Using Apache Nifi to extract HL7 values and apply regex

807 views Asked by At

I need to extract patient info from the HL7 XML document using Apache Nifi, and to apply regex to extract diagnostic results from the sections that contain embedded HTML (yes, sorry. not my design choice :-( )

First path to data of interest in the HL7 is:

"ClinicalDocument" \ "recordTarget" \ "patientRole" \ "patient" \ "name",

and the second, more complicated one is:

"ClinicalDocument" \ "structuredBody" \ "component" \ "section" \ "text @mediaType="text/x-hl7-text+xml"" where the value of the title element equals to "Diagnostic Results"

I need to match on text of the sub-node text value of the title of the section within component that has value "Diagnostic Results" (Diagnostic Results), and then extract the text value of the peer node text.

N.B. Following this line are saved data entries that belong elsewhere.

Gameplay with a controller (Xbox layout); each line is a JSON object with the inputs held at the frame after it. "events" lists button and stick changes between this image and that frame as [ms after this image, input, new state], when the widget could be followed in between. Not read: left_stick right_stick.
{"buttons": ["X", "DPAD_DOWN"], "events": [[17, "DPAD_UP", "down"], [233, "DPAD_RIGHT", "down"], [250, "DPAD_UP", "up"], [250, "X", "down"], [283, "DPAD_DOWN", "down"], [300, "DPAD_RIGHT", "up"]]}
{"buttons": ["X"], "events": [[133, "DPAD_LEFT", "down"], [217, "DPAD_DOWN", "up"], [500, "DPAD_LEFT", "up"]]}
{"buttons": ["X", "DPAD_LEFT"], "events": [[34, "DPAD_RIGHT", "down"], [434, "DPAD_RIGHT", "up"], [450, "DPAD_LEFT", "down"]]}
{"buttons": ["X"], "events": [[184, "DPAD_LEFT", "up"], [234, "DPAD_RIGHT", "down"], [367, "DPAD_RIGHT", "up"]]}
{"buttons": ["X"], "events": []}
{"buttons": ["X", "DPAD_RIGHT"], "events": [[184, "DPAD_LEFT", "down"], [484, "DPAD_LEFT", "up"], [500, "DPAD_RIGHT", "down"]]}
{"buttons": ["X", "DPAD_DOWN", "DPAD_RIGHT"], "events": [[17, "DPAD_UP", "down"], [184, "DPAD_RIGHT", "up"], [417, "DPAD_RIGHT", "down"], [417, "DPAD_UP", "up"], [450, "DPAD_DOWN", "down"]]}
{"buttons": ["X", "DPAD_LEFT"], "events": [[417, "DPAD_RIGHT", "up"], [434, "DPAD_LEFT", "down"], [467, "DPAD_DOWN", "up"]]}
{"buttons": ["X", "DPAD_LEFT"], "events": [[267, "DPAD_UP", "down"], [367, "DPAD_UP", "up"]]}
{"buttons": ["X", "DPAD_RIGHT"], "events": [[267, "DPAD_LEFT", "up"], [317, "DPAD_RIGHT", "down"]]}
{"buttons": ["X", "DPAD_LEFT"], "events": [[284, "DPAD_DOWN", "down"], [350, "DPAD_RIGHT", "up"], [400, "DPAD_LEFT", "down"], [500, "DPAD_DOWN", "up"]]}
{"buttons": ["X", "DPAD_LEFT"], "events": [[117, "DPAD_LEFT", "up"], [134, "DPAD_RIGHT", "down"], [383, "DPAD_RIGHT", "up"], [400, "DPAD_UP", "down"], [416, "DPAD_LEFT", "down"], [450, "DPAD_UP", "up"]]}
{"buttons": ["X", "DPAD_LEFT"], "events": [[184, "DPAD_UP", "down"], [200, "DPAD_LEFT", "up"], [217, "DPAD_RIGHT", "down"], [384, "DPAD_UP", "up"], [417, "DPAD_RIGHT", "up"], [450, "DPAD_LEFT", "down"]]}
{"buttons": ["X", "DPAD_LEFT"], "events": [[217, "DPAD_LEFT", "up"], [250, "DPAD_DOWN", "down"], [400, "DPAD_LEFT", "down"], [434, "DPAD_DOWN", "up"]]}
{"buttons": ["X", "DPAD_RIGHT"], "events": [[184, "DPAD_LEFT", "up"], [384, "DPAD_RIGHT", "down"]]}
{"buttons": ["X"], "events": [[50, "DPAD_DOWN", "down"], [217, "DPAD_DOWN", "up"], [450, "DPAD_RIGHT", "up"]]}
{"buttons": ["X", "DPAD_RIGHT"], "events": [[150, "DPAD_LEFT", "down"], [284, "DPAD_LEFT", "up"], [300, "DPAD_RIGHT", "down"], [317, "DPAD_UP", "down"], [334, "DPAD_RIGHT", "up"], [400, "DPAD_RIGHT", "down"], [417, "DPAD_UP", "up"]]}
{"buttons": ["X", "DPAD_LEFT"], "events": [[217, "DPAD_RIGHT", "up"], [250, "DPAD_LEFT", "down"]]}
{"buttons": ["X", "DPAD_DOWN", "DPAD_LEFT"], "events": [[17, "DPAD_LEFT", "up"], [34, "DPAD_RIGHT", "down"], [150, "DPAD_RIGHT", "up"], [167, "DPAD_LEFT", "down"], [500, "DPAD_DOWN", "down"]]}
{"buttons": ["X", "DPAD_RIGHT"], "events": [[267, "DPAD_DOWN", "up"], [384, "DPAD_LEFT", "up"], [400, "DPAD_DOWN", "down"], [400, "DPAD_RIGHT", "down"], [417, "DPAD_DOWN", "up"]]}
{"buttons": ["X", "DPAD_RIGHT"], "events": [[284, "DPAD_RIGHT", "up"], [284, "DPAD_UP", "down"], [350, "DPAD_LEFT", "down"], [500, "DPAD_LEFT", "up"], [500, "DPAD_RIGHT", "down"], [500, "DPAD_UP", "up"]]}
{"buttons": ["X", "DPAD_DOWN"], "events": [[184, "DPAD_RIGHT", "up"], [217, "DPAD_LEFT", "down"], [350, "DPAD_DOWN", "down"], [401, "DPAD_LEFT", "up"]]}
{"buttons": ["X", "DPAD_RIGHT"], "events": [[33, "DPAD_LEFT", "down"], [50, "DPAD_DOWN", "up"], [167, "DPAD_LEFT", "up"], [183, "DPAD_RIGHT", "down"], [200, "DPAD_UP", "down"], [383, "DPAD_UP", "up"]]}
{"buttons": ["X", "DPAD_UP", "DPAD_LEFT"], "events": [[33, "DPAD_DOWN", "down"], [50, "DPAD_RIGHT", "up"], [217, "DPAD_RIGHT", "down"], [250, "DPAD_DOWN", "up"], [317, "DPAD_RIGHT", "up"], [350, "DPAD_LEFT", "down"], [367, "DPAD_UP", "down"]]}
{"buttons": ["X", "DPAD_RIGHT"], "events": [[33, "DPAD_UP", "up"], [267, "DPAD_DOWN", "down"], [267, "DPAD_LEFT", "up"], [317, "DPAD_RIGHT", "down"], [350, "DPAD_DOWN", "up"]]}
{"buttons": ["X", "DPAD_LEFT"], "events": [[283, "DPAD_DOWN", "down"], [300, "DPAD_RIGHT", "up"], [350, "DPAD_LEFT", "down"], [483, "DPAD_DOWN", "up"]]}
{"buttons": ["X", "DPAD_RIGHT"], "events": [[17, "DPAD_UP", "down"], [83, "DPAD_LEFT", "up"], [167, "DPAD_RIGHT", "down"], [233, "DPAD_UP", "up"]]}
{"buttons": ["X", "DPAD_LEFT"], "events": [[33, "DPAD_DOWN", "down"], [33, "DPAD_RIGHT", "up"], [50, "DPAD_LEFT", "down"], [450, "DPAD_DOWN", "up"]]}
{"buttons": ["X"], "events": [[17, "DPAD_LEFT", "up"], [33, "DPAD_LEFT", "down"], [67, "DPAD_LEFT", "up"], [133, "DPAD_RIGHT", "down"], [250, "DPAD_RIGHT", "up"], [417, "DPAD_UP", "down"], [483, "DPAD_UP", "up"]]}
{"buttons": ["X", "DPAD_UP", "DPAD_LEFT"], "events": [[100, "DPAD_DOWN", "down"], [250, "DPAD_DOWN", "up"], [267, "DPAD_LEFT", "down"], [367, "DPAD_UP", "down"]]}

My HL7 XML snippets look like:

</ClinicalDocument>
...
        <recordTarget>
            <patientRole>
....
            <patient>
                <name><given>John</given><family>Doe</family></name>
...
<structuredBody>
...
<component>
    <section classCode="DOCSECT" moodCode="EVN">
        <templateId root="0.0.0.0.0.0.1" />
        <code code="000-01" codeSystem="0.0.0.1.0.0"  />
        <title>Diagnostic Results</title>
        <text mediaType="text/x-hl7-text+xml">
            Some data of interest expressed in n microns.<content ID="NKN_results"/>
        </text>

Any suggestions on how do I do this in Apache Nifi?

1

There are 1 answers

0
mattyb On BEST ANSWER

You should be able to use XPath and the NiFi EvaluateXPath processor to match and extract the <text> element. I started with the structuredBody tag as root for the following expression:

/structuredBody/component/section[title = 'Diagnostic Results' and text[@mediaType='text/x-hl7-text+xml']]/text

But you should be able to adapt it for the full XML path. Once the <text> element is parsed out, starting in NiFi 0.5.0 you can use the GetHtmlElement processor to extract from the embedded HTML. Previous to NiFi 0.5.0, if the HTML is well-formed (XHTML, e.g.) you can use another EvaluateXPath processor instead.